A residential landlord or property owner who violates the CDC Order could be subject to significant criminal penalties. Any person found violating the CDC Order may be subject to: (1) a fine of no more than $100,000 or one year in jail, or both if the violation does not result in a death, then, or (2) a fine of no more than $250,000 or one year in jail, or both, or as otherwise provided by law if the violation results in a death. Additionally, organizations are subject to higher fines of no more than $200,000 per event if the violation does not result in a death or $500,000 per event if the violation results in a death.
The CDC Order does not apply in states with eviction moratoriums in place that provide the same or greater level of public-health protection than the requirements listed in the CDC Order, like Massachusetts.

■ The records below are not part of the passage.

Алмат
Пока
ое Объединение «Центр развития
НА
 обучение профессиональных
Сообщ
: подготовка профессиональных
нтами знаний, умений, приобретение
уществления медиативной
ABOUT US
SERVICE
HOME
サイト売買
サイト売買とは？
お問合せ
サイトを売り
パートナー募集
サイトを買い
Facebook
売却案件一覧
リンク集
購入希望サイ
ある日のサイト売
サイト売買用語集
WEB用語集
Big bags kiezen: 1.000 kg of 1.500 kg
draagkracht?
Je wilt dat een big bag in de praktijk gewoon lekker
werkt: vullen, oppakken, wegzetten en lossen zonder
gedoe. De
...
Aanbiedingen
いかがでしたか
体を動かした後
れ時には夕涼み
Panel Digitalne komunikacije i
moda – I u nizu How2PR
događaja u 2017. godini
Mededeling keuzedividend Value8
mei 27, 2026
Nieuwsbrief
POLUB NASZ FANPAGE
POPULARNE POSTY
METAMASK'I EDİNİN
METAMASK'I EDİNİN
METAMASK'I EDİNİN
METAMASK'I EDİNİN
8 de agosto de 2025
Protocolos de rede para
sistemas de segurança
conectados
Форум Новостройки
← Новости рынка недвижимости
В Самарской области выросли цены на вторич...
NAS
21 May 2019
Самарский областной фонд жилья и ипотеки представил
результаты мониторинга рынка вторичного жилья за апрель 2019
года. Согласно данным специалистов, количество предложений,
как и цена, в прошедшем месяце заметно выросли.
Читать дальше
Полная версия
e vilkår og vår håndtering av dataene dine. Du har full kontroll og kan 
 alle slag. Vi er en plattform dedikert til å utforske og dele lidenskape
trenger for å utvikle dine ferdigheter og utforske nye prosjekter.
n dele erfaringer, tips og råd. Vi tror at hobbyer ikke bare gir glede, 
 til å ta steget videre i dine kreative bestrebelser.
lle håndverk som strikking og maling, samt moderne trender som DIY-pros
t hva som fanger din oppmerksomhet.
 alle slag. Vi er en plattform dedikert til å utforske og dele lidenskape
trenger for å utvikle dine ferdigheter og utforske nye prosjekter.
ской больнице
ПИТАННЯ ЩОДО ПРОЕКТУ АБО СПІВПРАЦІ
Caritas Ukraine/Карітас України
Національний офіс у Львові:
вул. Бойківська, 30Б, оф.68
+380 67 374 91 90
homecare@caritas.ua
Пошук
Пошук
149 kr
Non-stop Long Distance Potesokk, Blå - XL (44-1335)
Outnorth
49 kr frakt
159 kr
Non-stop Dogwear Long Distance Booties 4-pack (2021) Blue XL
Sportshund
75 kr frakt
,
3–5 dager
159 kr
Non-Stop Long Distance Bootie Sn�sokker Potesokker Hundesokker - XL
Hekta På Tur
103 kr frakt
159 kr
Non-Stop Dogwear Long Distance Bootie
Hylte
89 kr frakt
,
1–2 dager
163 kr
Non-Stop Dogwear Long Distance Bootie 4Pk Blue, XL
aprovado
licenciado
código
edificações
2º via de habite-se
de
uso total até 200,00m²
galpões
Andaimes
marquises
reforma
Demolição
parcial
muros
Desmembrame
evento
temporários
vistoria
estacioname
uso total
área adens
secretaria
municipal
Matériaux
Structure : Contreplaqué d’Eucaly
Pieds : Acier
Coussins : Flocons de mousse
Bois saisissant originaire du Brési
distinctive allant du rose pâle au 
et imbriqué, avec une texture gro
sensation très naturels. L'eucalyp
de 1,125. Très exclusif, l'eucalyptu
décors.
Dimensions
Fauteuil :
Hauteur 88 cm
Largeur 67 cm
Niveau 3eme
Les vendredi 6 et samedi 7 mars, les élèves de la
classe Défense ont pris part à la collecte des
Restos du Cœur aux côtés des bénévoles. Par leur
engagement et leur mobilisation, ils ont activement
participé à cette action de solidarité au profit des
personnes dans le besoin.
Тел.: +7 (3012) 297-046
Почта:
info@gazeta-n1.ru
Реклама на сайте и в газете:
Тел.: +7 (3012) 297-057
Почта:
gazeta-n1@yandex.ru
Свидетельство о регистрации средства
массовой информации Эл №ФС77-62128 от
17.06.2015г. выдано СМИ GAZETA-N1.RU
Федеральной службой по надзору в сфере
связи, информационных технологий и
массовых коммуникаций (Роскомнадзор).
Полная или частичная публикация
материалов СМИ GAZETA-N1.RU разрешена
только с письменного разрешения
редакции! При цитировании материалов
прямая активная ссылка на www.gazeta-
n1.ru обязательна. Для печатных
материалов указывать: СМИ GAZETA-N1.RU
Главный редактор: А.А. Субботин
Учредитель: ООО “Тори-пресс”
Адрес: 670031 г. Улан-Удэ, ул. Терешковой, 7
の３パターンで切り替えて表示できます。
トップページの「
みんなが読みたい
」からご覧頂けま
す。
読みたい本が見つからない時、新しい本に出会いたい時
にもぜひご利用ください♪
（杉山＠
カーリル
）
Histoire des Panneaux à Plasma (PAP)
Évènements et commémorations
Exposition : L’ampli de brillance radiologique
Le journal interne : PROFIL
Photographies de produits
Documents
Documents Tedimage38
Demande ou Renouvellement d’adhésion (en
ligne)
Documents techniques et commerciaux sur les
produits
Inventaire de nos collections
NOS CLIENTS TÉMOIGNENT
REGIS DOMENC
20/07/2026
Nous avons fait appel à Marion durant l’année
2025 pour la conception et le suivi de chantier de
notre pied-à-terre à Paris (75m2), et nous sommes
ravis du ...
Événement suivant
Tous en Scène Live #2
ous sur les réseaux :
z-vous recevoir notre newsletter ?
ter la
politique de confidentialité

However, upon expiration of the EMFM Act, the CDC Order will apply in Massachusetts.
EMFM Act Set to Expire on October 17, 2020
As October 17 approaches, Governor Baker has indicated that he will not exercise his emergency powers to further extend the EMFM Act’s moratoriums. In light of the backlog of previously filed summary process actions and the anticipated onslaught of new cases, the Massachusetts judiciary has issued a series of standing orders outlining procedures applicable in the trial court departments for summary process (eviction) cases. Per the Trial Court, the standing orders are “an effort to accommodate the significant influx of summary process cases that will proceed in the Trial Court following the expiration of the moratorium, and to provide opportunities for landlords and tenants to access resources.”
Notably, the standing orders alter the time standards contained in Trial Court Rule I: Uniform Summary Process Rules. Now, the plaintiff must list the trial date as “To be Determined by the Court” instead of a date certain. New summary process eviction actions will proceed with an initial case management conference scheduled by the court, to determine whether the parties can resolve the action absent a trial. For pending actions, the court shall schedule a conference to discuss case status, possible resolution, applicability of the CDC Order, and available resources. If necessary, the court shall set a schedule for the eviction action through trial.
In actions for non-payment of rent, the plaintiff shall file a court approved affidavit indicating whether the plaintiff has received a declaration from the tenant under the CDC Order. For newly-filed eviction actions, the affidavit must be filed with the summons and complaint. In pending summary process actions, the plaintiff shall file the affidavit on or before the date of the first court event. In all such cases, the plaintiff shall file a subsequent affidavit prior to the entry of judgment, and with any request for the issuance of an execution.
We will continue to monitor and report new developments arising out of the COVID-19 pandemic and related governmental orders.